Each summer, hundreds of sea turtles swim into Cape Cod Bay, which sits in the crook of an elbow-shaped peninsula on the East Coast. It’s a great foraging spot during the warm season, but when the weather turns, many of the reptiles struggle to make their way out of the hook-like bay, putting them at risk of getting shocked by the cold waters.
This problem primarily affects Kemp’s ridley sea turtles, the smallest and most endangered of all sea turtles. In recent years, several hundred of these critters have been stranding on Cape Cod each winter, cold, disoriented and in desperate need of help. Now, a study in PLOS One is offering new insight into the conditions that might be driving the turtles onto Massachusetts beaches.
Kemp’s ridley turtles once veered dangerously close to extinction, their numbers decimated by egg harvesting and commercial fishing nets, which entangled the turtles and caused them to drown. The Kemp’s ridley was listed under the under the U.S. Endangered Species Conservation Act, a precursor to the U.S. Endangered Species Act, in 1970. For a time, conservation measures—like the protection of nesting females and the relocation of nests to hatcheries—seemed to be working; by 2009, nesting Kemp’s ridley females numbered more than 21,000, up from around 200 in the 1980s.
But the turtles’ recovery has slowed in recent years, and strandings on Cape Cod have increased “by nearly an order of magnitude,” according to the study authors. One problem, reported Josh Wood of the Guardian last year, is that the Gulf of Maine, which spans from Cape Cod to Nova Scotia, is becoming unusually warm. This in turn draws more turtles into Cape Cod Bay, and encourages them to stay there for longer. But when cold weather hits, the unique topography of the Cape Cod peninsula proves to be a death trap.
“Cape Cod Bay we often call a deadly bucket,” Tony LaCasse, a spokesperson for the New England Aquarium, told Wood. The turtles would have to swim north and then east to get around the hook to warmer seas, but the cold northerly waters confuse them.
“[T]heir instinct tells them to retreat back into the shallow warmer water of the bay and wait it out,” LaCasse explains. “But the problem is it’s the end of the season and there’s no way to get out.”

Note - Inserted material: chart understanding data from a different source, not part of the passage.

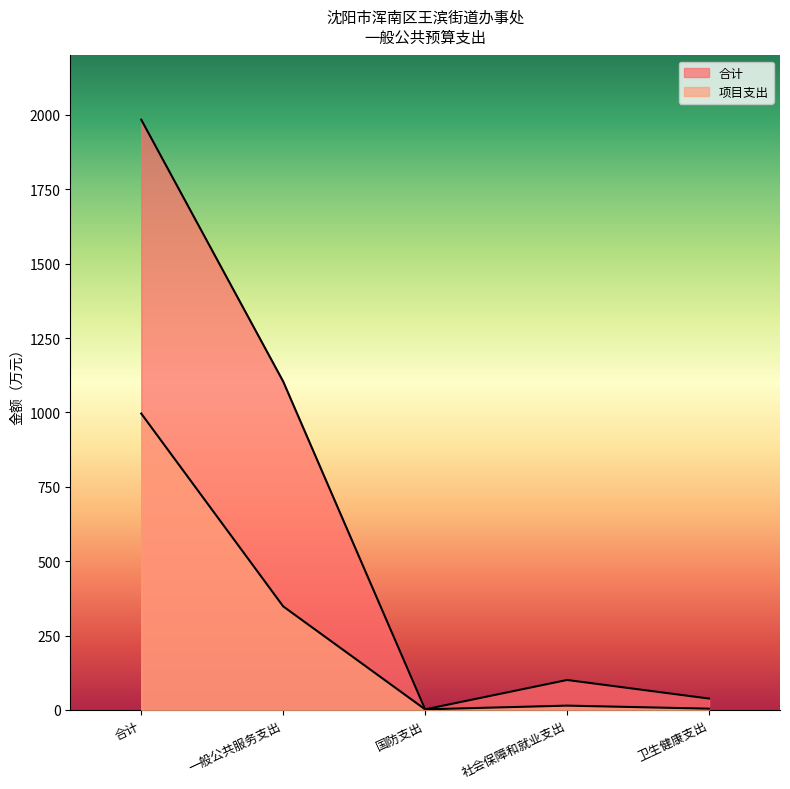

True or false: 项目支出 and 合计 cross at least once.

False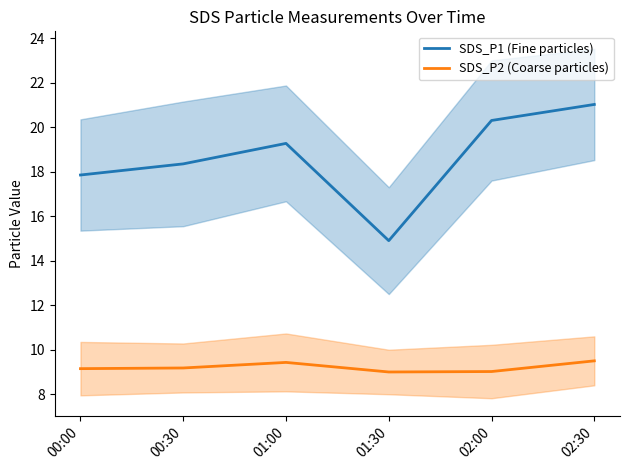

Which series has the largest total across all categories?

SDS_P1 (Fine particles)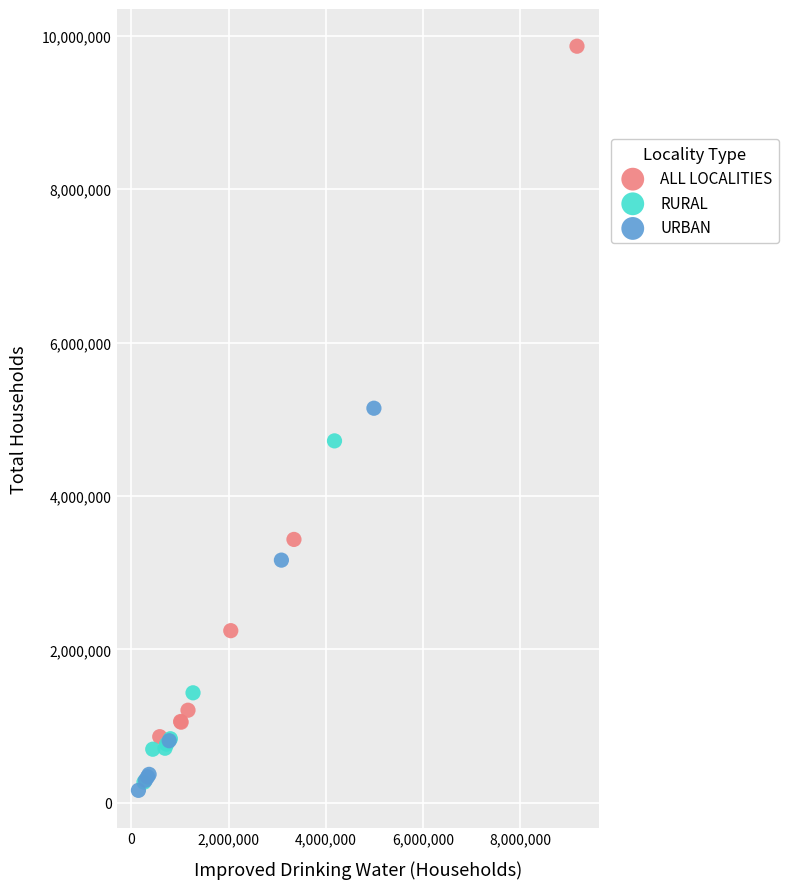

Which series reaches the maximum Y coordinate?

ALL LOCALITIES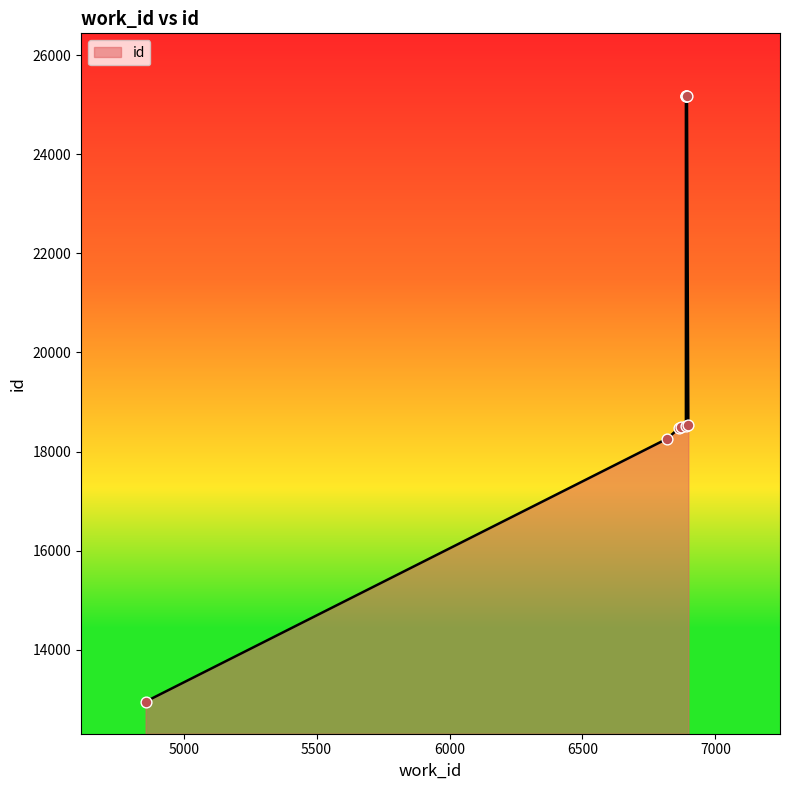

Between 6898 and 6889, which is larger?

6889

Most sea turtles are ectothermic, meaning that the waters around them regulate their body temperature. Trapped in frigid temperatures, Kemp’s ridleys become “cold-stunned”—too cold to eat, drink or swim. Winds and currents carry them onto the beach, sometimes in droves. In 2014, for instance, 1,250 sea turtles washed ashore, some dead, others in need of emergency care.
James Manning, an oceanographer with the National Oceanic and Atmospheric Administration and co-author of the new report, tells Sabrina Imbler of Atlas Obscura that scientists did not have a clear sense of what part of the bay the turtles were coming from, or what temperatures triggered their shock. So the study authors used computational modelling to simulate ocean currents in Cape Cod Bay, and supplemented those results with data collected through drifters, or instruments that can be tracked via satellite. The team also looked at water temperature data and records of where Kemp’s ridley turtles had been found.
The results of this investigation suggested that Kemp’s ridleys are most likely to become stranded when water temperatures drop below 50.9 degrees Fahrenheit and, at the same time, wind stress is intense in certain directions. As the study authors point out, there is still much that remains unclear about the strandings—like the depth at which Kemp’s ridley turtles typically become hypothermic. But the researchers say their model can help predict the stranding locations of Kemp's ridley sea turtles on Cape Cod beaches,” which may in turn “guide search and rescue efforts in the future.”
Dedicated volunteers from the Mass Audubon’s Wellfleet Bay Wildlife Sanctuary are already working to rescue stranded sea turtles, patrolling Cape Cod’s beaches and, if the turtles are still alive, providing first aid and ushering them to the New England Aquarium’s Animal Care Center. According to Margaret Hetherman of the Washington Post, the turtles are assessed for hypothermia and related complications, like low blood sugar, pneumonia and a slow heart rate.
“Sometimes we are seeing a heartbeat of one beat per minute,” Connie Merigo, director of the Aquarium’s Rescue Rehab program, tells Hetherman. “But that animal is still alive and, with emergency care, can go on to survive and be released.”